TASK DIRECTIONS
Carry on the article on cutting small-business costs, starting right after its last sentence.

TEXT BLOCK
· · · ·
1. Tackle your debts
Tim Santoni is president and CEO of Santoni Worldwide Investigations and Backgrounds, and he’s a member of a small-business peer advisor group through Vistage. Meeting with this group of small-business leaders has helped Santoni learn successful methods for cutting costs. He says one of the first things to look at is debt: What kinds of debt do you have, and how much of your revenue goes toward servicing it? Santoni recommends focusing on attacking that debt, and “if you’re getting a rate above market conditions, renegotiate that and decrease payment or actual interest so you can pay off that loan.”
2. Check for unnecessary expenses
Jackie Nagel, owner of small-business strategy firm Synnovatia, finds that many small-business owners end up with expenses over time that they no longer need. She recommends reviewing your budget with a fine-toothed comb and making sure all of your expenses are still necessary. For example, perhaps you purchased a subscription a long time ago that you no longer use.
3. Negotiate with vendors
“One thing we have done is gone to any service providers or partners and tried to negotiate flat fees or just bring down the prices,” Santoni says. Start with the big relationships first, and you might be surprised how many are willing to negotiate to keep your business. If they won’t budge, consider switching providers. Nagel adds that you should also try to negotiate property leases. She also recommends re-evaluating whether it’s more efficient to lease or buy your equipment, as you might find hidden savings this way.
Nagel also recommends re-evaluating your service providers and ensuring they think in terms of how they can help you grow rather than just taking orders and delivering. “The more strategic partners and providers you have, the easier it will be to grow,” she says. Additionally, don’t hesitate to let go of providers that frequently make mistakes, as you can waste a lot of time and money fixing those errors.
4. Purchase in bulk
As your business grows, investigate to see whether there’s anything you can save on by purchasing in bulk. Nagel says even switching to bulk software subscriptions can help. She observes that many small businesses pay for services month-to-month when they could instead get a discount for paying annually. “If an organization doesn’t offer that, ask for it. Anytime small businesses can make that kind of arrangement, it saves them a ton of money,” Nagel says.
5. Track inventory closely
If you run an inventory-based business, carrying less inventory means having less money tied up and more money in the bank. Begin monitoring inventory more closely to make sure you aren’t spending more than is really needed.
If you manage inventory manually, consider adopting an inventory management tool or software to keep better track.
· · · ·
SUPPLIED INFORMATION
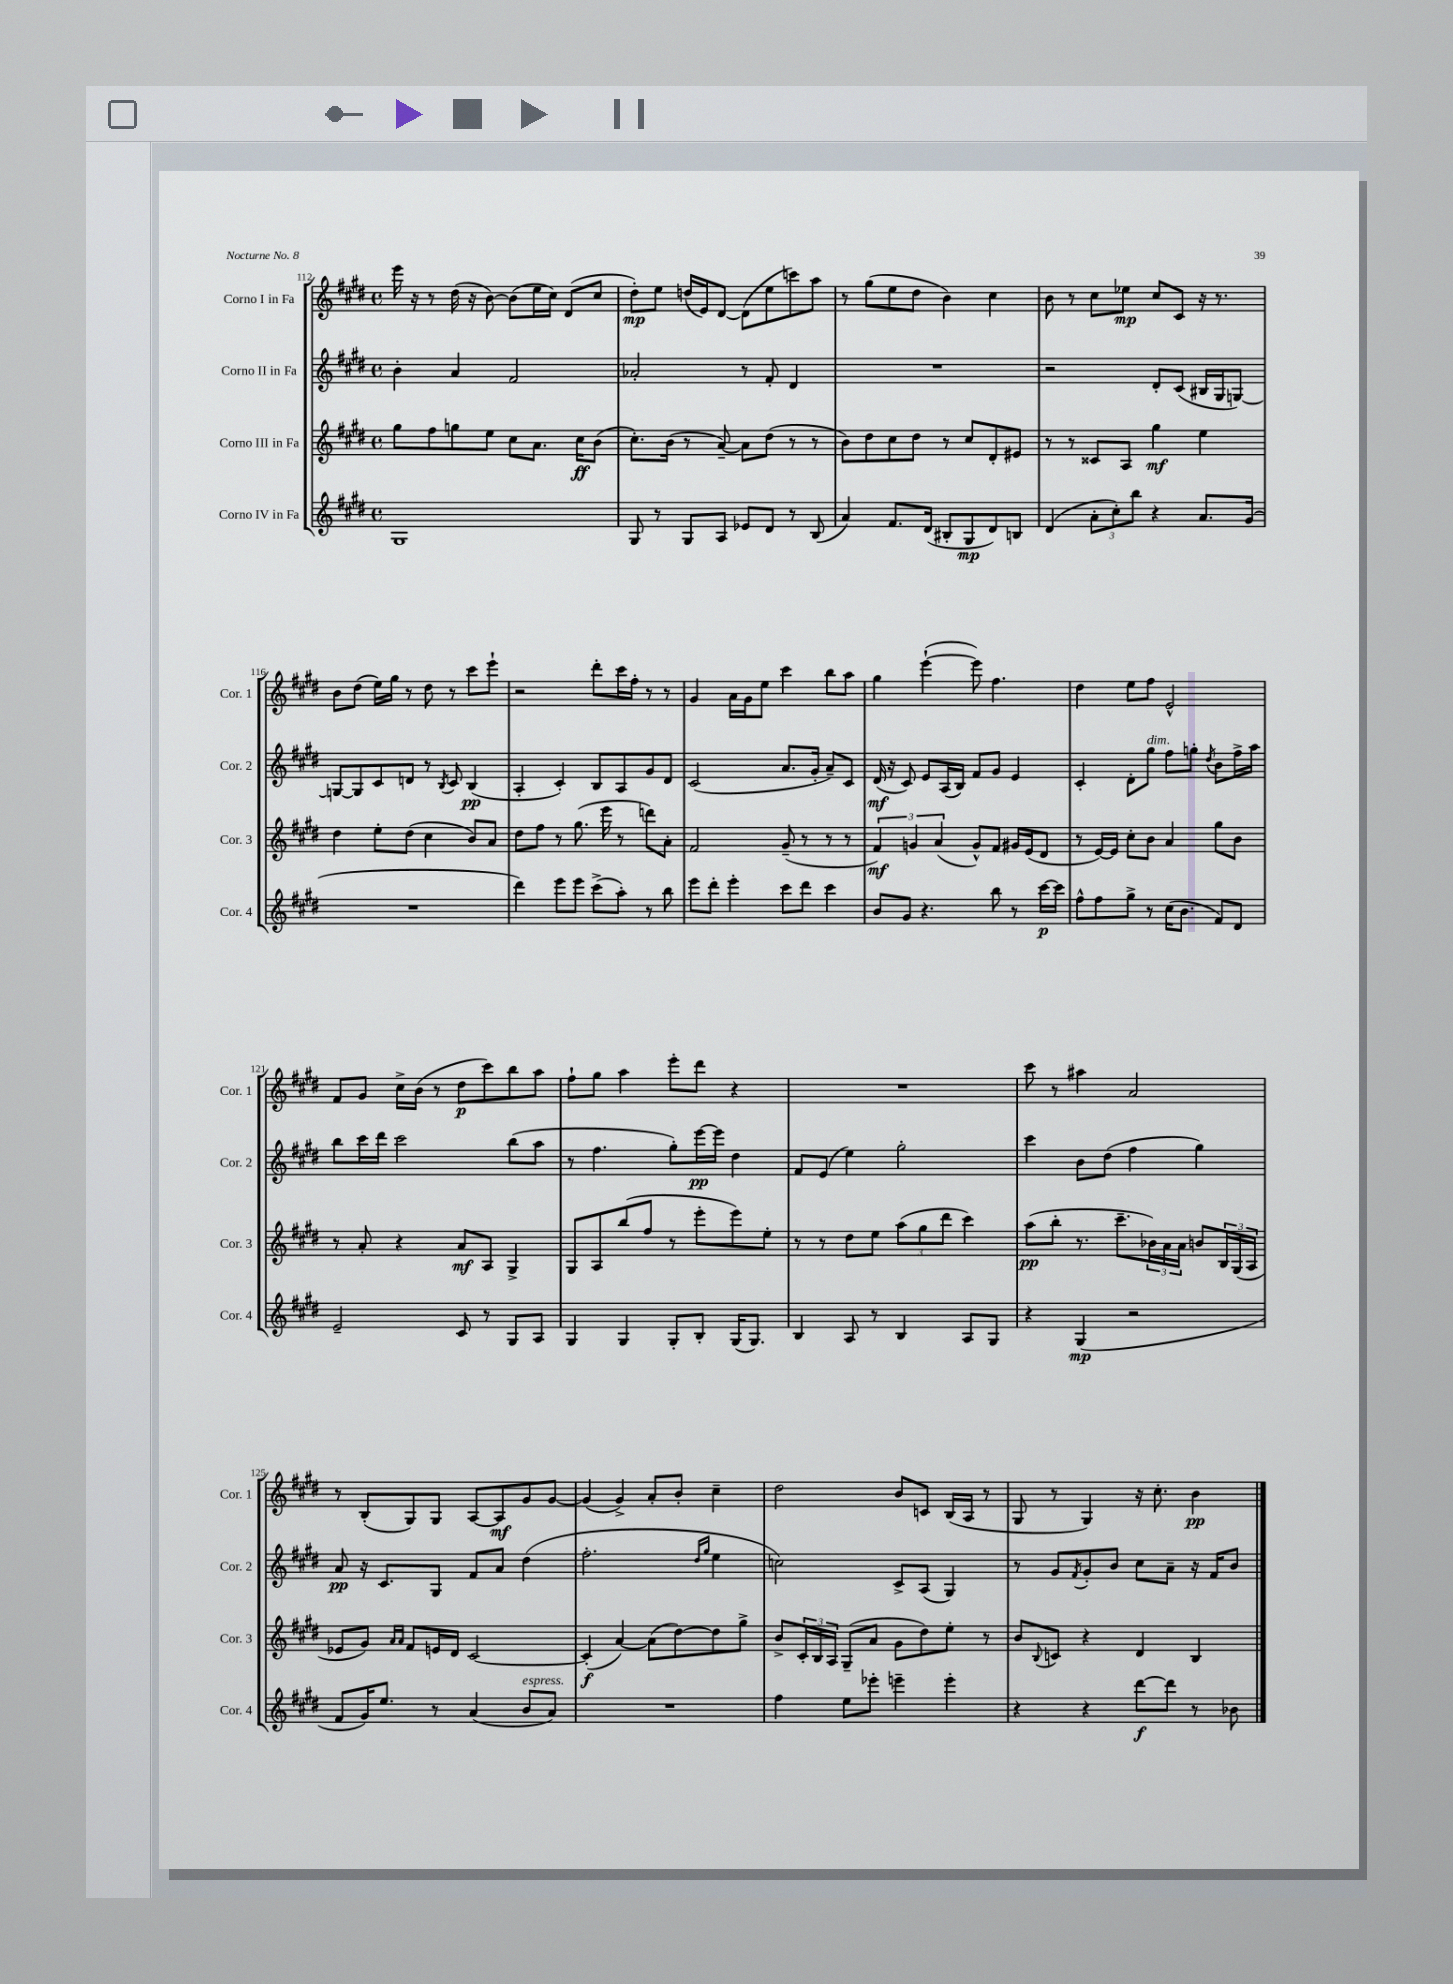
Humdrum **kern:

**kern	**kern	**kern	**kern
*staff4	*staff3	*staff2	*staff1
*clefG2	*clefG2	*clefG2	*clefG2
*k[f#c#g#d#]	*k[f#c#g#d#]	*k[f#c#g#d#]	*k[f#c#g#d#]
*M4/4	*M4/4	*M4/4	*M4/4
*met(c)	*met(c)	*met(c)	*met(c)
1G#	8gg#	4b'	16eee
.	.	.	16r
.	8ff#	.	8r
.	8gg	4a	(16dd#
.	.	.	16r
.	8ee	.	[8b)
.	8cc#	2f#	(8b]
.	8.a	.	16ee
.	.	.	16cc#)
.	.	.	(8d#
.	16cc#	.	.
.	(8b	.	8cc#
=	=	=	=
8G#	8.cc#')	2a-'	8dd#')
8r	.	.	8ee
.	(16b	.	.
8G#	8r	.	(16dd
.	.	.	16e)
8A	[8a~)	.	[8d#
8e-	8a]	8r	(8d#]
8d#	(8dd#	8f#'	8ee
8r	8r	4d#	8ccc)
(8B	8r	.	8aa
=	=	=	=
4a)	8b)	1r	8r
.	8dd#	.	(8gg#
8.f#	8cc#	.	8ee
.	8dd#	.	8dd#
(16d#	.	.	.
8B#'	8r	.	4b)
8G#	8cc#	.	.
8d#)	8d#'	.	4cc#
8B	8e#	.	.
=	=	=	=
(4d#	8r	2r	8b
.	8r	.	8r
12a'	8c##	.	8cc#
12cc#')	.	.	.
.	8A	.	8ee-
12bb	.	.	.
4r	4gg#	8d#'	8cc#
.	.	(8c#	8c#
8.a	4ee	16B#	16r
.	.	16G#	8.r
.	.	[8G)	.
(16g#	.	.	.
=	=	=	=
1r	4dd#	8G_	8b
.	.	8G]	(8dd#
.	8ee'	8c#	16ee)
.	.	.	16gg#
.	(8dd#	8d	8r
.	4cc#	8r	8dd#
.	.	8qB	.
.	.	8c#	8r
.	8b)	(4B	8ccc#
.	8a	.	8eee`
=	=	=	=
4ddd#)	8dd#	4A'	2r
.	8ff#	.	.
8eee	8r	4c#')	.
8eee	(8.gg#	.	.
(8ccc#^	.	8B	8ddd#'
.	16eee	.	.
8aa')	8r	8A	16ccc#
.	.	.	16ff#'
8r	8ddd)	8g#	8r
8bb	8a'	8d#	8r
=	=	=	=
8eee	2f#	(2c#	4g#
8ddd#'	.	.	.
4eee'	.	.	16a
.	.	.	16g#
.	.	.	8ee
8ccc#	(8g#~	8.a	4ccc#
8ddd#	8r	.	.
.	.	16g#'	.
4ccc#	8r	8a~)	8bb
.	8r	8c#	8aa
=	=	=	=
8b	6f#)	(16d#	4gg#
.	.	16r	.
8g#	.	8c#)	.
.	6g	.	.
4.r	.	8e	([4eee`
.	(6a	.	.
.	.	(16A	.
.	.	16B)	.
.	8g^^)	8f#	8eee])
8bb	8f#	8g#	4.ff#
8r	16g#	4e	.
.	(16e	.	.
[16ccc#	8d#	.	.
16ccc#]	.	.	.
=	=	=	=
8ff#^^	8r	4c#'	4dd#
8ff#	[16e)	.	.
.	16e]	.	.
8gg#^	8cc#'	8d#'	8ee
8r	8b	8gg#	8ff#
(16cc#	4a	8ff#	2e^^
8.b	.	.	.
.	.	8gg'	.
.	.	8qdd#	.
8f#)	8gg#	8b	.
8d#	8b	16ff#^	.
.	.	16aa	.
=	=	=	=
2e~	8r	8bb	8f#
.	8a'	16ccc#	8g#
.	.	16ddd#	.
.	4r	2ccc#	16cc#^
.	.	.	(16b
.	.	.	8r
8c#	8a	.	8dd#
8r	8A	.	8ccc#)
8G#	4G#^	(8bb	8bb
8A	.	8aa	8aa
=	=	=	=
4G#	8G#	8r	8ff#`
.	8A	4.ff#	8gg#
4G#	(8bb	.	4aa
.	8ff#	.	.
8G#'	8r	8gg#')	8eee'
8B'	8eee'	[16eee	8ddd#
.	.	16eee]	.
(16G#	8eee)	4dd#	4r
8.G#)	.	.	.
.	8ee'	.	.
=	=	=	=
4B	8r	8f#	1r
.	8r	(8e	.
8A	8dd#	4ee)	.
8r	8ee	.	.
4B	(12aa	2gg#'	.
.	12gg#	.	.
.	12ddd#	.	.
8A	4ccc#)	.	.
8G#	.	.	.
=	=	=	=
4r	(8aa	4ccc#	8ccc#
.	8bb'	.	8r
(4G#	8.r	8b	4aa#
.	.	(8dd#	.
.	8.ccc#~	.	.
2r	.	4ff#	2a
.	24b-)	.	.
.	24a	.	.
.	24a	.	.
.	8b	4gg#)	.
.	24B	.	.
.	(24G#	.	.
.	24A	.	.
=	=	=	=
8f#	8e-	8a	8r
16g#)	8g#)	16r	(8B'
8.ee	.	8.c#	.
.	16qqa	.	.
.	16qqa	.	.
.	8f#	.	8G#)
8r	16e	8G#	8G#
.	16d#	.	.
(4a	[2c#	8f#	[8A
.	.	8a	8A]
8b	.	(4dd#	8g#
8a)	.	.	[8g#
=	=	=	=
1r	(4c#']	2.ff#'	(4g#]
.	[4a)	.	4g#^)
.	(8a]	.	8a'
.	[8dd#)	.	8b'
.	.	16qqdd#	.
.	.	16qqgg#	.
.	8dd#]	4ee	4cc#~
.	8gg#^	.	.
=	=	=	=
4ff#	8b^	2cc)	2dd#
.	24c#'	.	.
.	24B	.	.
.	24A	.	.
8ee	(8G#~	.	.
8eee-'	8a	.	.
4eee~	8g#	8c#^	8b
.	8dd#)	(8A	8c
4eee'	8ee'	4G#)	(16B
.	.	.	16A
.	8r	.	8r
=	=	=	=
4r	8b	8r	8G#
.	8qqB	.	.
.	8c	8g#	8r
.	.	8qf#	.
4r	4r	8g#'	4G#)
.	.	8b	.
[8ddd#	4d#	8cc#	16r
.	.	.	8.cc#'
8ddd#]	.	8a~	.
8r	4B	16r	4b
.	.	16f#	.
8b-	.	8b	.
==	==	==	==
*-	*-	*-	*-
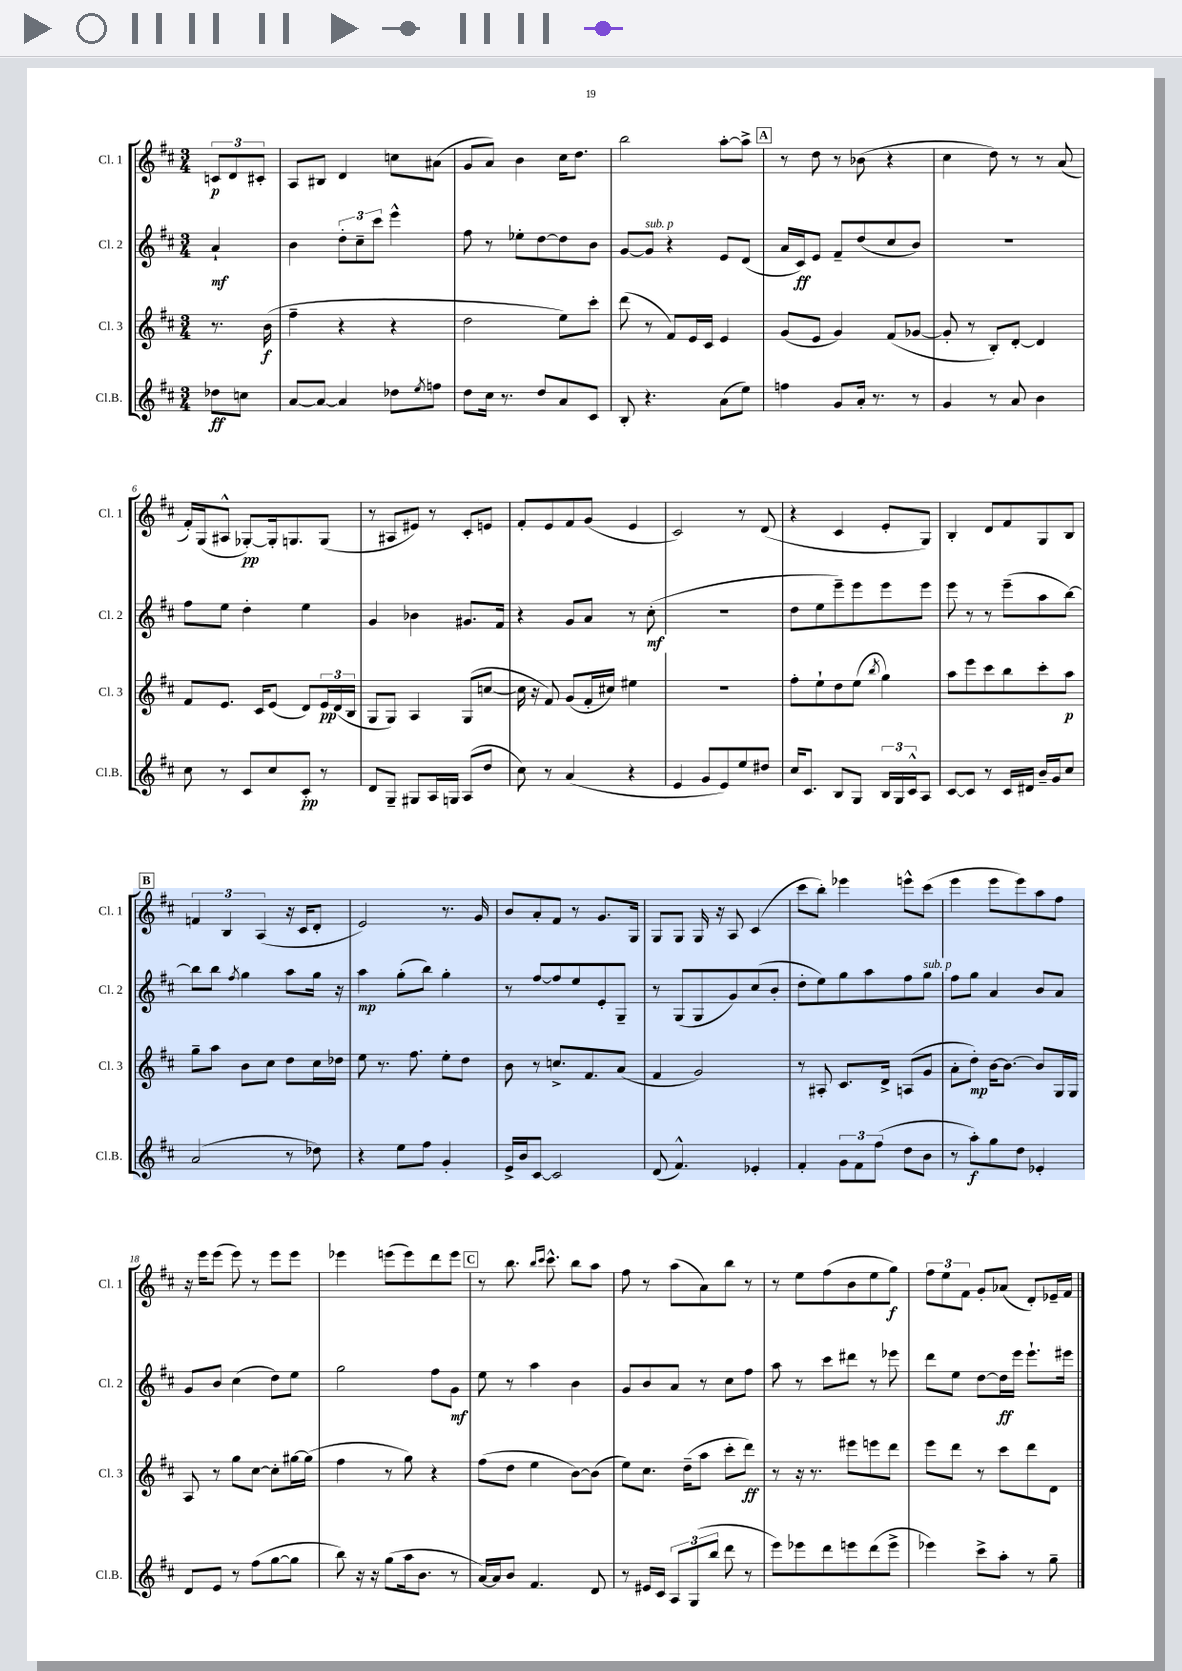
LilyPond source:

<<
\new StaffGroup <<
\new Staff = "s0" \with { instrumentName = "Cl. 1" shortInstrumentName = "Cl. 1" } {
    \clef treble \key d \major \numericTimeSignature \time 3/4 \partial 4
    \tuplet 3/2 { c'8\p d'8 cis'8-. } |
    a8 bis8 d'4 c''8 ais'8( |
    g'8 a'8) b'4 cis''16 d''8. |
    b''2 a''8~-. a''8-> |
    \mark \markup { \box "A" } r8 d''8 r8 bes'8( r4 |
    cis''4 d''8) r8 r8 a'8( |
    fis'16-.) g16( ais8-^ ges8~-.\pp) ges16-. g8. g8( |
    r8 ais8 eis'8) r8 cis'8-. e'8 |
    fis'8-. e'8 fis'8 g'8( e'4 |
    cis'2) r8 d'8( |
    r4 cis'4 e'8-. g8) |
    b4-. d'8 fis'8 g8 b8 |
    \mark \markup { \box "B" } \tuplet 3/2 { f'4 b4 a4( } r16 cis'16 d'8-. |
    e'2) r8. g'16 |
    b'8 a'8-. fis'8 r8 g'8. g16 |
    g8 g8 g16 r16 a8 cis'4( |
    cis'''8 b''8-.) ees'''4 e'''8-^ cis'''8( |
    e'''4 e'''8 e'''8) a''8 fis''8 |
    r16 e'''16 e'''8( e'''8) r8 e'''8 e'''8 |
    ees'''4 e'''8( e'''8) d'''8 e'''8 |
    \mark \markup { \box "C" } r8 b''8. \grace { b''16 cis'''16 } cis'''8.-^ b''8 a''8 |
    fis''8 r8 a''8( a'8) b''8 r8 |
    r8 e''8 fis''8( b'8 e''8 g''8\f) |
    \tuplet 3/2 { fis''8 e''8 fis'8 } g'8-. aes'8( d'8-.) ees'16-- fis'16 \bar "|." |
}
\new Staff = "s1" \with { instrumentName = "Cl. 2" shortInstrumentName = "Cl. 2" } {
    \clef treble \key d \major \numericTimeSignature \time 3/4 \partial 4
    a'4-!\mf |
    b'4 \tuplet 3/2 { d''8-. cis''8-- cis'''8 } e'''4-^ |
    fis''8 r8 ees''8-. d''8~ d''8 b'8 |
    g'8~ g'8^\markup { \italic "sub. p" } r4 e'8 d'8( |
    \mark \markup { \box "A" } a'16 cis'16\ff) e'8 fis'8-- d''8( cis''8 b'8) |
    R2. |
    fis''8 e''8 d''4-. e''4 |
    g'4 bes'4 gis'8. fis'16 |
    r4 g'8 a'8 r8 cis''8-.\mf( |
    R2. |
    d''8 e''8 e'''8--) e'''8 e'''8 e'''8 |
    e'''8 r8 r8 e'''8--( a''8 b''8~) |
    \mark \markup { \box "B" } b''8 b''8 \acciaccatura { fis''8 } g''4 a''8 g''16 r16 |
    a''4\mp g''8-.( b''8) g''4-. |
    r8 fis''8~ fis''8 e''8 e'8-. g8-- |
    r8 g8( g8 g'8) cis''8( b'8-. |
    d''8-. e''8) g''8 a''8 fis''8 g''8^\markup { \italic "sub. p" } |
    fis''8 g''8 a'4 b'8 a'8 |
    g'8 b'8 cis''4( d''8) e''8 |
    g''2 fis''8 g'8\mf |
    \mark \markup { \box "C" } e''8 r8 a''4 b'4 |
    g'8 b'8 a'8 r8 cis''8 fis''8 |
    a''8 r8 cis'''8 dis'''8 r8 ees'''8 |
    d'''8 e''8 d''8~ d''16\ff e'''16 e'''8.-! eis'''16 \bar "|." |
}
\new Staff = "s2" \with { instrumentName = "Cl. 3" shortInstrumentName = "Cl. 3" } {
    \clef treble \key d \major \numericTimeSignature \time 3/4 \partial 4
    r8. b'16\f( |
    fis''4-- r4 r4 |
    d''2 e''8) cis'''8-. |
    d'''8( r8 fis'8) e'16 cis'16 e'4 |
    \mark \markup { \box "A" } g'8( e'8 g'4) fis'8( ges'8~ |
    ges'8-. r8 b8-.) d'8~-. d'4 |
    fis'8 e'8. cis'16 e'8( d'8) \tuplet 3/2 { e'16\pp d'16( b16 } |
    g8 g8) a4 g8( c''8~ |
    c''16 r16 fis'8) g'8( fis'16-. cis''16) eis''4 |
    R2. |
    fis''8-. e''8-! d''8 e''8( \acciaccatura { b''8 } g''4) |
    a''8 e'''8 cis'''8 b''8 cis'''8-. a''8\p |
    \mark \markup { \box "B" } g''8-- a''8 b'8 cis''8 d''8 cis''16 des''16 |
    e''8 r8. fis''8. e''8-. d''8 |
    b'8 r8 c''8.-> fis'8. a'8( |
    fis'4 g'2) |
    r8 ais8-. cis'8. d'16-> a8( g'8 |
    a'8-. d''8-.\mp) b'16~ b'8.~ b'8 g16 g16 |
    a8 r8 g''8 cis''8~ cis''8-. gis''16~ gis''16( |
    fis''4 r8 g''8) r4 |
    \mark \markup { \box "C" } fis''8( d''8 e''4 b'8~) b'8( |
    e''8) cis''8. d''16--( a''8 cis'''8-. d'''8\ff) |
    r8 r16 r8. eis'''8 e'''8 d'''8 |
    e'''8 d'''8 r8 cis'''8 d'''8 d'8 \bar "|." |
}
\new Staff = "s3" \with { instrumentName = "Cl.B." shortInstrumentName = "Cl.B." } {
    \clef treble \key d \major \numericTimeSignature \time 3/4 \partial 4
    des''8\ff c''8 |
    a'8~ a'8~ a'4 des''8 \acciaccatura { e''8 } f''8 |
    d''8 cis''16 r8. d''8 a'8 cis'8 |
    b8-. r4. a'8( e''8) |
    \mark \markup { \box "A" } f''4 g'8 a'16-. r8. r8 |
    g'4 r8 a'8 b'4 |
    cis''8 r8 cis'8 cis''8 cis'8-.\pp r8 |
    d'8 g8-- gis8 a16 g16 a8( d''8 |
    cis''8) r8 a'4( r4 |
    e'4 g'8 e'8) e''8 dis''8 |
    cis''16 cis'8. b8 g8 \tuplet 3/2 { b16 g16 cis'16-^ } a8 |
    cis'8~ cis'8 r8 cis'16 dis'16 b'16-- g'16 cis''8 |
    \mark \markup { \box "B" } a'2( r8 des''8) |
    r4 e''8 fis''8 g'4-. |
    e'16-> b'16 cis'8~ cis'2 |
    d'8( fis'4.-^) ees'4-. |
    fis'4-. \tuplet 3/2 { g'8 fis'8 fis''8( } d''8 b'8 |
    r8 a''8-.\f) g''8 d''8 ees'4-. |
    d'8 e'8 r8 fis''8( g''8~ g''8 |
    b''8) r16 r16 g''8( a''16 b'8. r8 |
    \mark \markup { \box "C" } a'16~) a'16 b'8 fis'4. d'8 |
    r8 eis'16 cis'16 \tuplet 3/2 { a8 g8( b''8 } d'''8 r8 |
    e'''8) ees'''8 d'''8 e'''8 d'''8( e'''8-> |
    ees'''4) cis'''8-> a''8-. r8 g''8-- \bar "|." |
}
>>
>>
· · · ·
RESULT
6. Reduce inefficiency with automation
Nagel says small-business owners often fail to look at some of the inefficiencies in their system that could be costing them. For example, some businesses don’t want to pay the monthly fees for a merchant account, but only accepting checks requires inefficient manual processing and hurts your cash flow, she says.
Manually processing credit cards is also a waste of time, so she encourages using an automated system such as QuickBooks that’s integrated with your merchant account. Nagel recommends looking for other areas with repetitive activities you can automate, such as sending paperwork to onboard new clients. “If that can be put online and automated, they don’t have to have an assistant repeatedly send that information,” she says.
7. Look closely at talent
Nagel generally recommends businesses not try to save on talent, particularly if they have good employees. However, she says, “a lot of small businesses lose a lot of money and they don’t know it when they tend to hold on to poor-performing employees for way too long.” Some business owners want to pay employees as little as possible, but this can also result in settling for staffers that drag you down. “Pay the talent and really get the people who will help you grow the business,” Nagel says, and let go of those who won’t.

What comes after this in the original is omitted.